- Work order -
Of all the lines below, output only those starting at the one with "aspektlari. Modern Science and" and ending at the one with "mechanisms of cellular", both ends included, exactly as written.

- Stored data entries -
-- Opening Marker --

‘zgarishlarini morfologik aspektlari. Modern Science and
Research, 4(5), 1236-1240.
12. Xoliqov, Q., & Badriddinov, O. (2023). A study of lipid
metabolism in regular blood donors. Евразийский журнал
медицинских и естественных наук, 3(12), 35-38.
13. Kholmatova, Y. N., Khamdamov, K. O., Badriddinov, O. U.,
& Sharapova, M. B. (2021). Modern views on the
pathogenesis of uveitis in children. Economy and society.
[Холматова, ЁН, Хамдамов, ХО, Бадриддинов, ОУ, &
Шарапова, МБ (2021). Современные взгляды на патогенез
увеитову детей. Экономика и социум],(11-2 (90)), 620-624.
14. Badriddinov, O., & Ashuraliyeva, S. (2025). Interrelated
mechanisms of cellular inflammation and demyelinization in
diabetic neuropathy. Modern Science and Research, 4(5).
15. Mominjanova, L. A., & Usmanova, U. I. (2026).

-- Closing Marker --
-- Opening Marker --

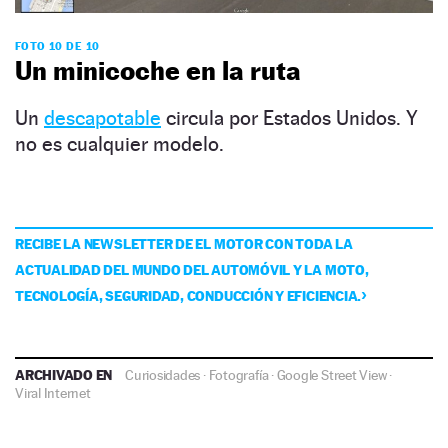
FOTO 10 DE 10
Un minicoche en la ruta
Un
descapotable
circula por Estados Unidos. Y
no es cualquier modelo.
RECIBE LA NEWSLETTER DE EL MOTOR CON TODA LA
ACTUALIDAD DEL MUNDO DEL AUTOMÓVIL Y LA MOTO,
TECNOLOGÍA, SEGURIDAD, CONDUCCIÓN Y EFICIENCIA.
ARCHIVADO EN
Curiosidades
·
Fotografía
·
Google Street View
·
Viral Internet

-- Closing Marker --

- Exercise result -
‘zgarishlarini morfologik aspektlari. Modern Science and
Research, 4(5), 1236-1240.
12. Xoliqov, Q., & Badriddinov, O. (2023). A study of lipid
metabolism in regular blood donors. Евразийский журнал
медицинских и естественных наук, 3(12), 35-38.
13. Kholmatova, Y. N., Khamdamov, K. O., Badriddinov, O. U.,
& Sharapova, M. B. (2021). Modern views on the
pathogenesis of uveitis in children. Economy and society.
[Холматова, ЁН, Хамдамов, ХО, Бадриддинов, ОУ, &
Шарапова, МБ (2021). Современные взгляды на патогенез
увеитову детей. Экономика и социум],(11-2 (90)), 620-624.
14. Badriddinov, O., & Ashuraliyeva, S. (2025). Interrelated
mechanisms of cellular inflammation and demyelinization in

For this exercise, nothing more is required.